More than one third of drivers have cut down on car journeys since beginning of the year
The cost of living crisis is affecting the vast majority of drivers’ motoring habits, with research showing that seven in ten (69 per cent) motorists have changed their behaviour since the beginning of the year.
New research for Kwik Fit reveals that in 2022 over one third (35 per cent) of drivers have cut down on car journeys they describe as “non-essential”.
Those driving petrol or diesel cars are twice as likely to have cut down on these journeys compared to drivers of electric vehicles or hybrids – 40 per cent vs 22 per cent respectively.
The cost of living crisis has prompted many drivers to reappraise their driving styles – more than one in five drivers (21 per cent) say they have consciously tried to drive more smoothly or less aggressively.
Some 14 per cent say they have driven more slowly on all their journeys, with 17 per cent saying they have done so on some journeys.

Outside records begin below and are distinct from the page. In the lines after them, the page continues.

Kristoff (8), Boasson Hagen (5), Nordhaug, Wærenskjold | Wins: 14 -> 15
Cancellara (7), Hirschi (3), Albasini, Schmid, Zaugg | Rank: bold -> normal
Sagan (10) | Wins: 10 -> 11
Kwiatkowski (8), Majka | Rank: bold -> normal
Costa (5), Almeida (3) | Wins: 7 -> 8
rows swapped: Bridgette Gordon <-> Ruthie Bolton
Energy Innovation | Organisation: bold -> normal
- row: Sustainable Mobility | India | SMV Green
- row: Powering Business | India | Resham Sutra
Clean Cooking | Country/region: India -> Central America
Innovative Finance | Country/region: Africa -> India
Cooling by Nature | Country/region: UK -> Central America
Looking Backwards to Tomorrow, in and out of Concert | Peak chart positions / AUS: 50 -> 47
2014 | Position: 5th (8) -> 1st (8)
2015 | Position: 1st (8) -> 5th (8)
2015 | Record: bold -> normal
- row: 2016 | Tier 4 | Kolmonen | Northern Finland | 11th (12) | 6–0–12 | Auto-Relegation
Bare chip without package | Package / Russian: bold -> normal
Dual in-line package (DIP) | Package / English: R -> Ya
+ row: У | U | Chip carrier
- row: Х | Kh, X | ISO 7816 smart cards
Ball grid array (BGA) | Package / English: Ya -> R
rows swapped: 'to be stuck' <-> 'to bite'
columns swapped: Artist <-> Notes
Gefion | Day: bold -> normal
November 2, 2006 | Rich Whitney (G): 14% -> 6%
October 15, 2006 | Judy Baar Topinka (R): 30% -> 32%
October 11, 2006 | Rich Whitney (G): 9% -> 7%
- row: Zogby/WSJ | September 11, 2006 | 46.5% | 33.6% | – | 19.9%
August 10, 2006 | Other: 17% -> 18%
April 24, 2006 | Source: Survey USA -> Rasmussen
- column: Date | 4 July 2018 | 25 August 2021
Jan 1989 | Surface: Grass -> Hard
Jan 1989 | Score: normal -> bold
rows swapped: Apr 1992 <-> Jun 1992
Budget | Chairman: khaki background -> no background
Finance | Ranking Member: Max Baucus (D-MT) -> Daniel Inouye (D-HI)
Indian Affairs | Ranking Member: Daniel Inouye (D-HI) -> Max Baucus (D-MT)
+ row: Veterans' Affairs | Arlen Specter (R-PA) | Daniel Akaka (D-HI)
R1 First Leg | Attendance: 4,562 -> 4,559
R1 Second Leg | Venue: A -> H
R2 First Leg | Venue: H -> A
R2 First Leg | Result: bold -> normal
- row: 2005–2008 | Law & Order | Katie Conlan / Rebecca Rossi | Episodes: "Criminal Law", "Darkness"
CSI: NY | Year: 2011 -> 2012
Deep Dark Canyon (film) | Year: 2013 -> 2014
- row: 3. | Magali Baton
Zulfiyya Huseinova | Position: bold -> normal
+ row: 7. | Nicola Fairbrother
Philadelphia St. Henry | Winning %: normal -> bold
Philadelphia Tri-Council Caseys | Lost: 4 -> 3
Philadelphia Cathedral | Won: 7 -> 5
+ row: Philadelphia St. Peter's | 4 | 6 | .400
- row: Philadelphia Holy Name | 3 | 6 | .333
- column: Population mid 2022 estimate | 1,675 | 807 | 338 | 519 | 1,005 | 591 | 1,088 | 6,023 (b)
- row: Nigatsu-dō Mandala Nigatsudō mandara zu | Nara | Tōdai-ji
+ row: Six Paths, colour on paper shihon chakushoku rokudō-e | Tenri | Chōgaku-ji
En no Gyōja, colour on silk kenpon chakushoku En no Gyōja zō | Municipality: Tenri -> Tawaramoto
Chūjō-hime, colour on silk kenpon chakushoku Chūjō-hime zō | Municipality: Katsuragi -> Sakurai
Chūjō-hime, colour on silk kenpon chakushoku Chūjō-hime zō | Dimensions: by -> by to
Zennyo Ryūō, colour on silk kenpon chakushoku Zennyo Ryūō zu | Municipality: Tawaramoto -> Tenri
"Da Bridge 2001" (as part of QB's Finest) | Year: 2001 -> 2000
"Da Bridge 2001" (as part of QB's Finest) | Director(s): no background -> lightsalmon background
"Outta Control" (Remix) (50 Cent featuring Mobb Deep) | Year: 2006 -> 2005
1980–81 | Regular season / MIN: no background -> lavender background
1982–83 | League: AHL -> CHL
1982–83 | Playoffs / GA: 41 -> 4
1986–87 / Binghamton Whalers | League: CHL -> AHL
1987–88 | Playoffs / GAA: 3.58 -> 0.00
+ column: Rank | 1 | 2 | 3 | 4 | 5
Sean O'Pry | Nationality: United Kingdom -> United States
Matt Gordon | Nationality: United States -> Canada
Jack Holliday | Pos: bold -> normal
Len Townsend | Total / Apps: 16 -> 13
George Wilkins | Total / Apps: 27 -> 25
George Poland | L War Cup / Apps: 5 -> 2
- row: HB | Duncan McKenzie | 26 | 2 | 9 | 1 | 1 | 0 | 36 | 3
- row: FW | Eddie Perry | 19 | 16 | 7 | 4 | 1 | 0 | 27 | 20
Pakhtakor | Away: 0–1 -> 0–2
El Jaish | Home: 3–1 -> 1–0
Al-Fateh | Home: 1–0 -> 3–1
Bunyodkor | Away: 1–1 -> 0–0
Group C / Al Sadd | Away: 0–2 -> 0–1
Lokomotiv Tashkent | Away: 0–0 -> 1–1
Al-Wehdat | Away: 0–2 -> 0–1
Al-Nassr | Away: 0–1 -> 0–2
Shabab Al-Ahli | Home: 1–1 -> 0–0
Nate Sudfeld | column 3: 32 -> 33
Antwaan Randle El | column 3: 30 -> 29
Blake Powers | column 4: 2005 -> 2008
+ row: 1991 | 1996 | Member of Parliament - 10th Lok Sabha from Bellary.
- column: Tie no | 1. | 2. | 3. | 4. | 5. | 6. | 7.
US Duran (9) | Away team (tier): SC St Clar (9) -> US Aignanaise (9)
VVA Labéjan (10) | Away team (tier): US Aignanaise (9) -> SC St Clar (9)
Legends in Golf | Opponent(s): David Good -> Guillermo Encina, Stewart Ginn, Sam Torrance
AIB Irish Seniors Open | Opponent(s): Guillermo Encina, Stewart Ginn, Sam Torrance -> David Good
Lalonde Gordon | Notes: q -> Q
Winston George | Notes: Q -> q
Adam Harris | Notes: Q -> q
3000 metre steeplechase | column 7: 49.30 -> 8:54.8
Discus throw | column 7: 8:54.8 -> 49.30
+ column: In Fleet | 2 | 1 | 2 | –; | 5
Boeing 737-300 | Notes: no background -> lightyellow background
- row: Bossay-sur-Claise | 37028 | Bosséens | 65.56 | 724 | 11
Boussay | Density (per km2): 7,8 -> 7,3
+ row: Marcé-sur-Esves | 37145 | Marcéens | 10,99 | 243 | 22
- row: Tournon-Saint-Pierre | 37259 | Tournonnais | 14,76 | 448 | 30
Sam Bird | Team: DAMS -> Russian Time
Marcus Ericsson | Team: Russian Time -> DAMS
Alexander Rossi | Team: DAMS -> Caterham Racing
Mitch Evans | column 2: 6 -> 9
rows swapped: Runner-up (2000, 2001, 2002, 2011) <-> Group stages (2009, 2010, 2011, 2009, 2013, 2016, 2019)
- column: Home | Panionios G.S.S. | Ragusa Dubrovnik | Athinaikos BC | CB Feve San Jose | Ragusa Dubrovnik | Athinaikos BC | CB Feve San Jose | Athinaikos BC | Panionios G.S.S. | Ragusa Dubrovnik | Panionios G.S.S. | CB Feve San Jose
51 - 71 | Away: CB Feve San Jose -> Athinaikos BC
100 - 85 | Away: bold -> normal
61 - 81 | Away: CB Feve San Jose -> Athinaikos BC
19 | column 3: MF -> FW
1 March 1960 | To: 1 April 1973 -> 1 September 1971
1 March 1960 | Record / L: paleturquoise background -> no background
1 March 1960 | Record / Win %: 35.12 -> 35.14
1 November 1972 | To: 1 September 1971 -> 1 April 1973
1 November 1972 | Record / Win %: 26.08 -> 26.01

Despite the average low emission car (EV or hybrid) being less costly to run, drivers of these vehicles are more likely to have decreased their speed than those driving petrol or diesel engine cars.
The Kwik Fit research found that 17 per cent of drivers of EVs or hybrids have swapped from a diesel or petrol car this year as a direct result of the cost of living crisis.
Some car owners have made an even more dramatic switch – 4 per cent of drivers say they have sold their car this year and not replaced it.
The research findings highlight that the impact of rising costs is not uniform across different groups – drivers under 35 are a staggering eight times more likely to have sold their car and not replaced it than drivers over 55.
One in ten London drivers say they have sold their car and not replaced it.
This may be due to the availability of public transport options as an alternative to private car journeys as 14 per cent of drivers in the capital say they have made more of their essential journeys by public transport or have car shared.
This is the highest figure of all UK regions and compares to only 4 per cent in the more rural areas of the South West and East of England, the regions with the lowest number of drivers switching to public transport.
Although the government may be keen to reverse the home working revolution caused by the pandemic and get people back to the office, Kwik Fit’s research shows that the cost of living crisis may not help in their aim.
Some 11 per cent of drivers say that since January they have been working from home even more often in order to save money on driving costs.
The increasing cost of motoring has prompted some drivers to take up good motoring maintenance habits.
One in ten drivers (10 per cent) say they have started regularly checking their tyre pressures, while a slightly higher proportion (11 per cent) have emptied their car boot of any heavy items.
Some 3 per cent of drivers say they have removed roof racks, bars or bike racks which they normally keep permanently on their car.
Roger Griggs, communications director at Kwik Fit, said: “The cost of living crisis is impacting many areas of our lives and motoring is no exception.
“While some drivers are able to cut down on their journeys, many of the journeys motorists make are essential and cannot be made by other means.”
Official government data on car use shows that in 2021 car traffic returned towards the same levels as the equivalent days before the pandemic and by June 2021 was regularly exceeding those figures.
However, since January 2022, daily car usage has exceeded the equivalent pre-pandemic volume on only five occasions.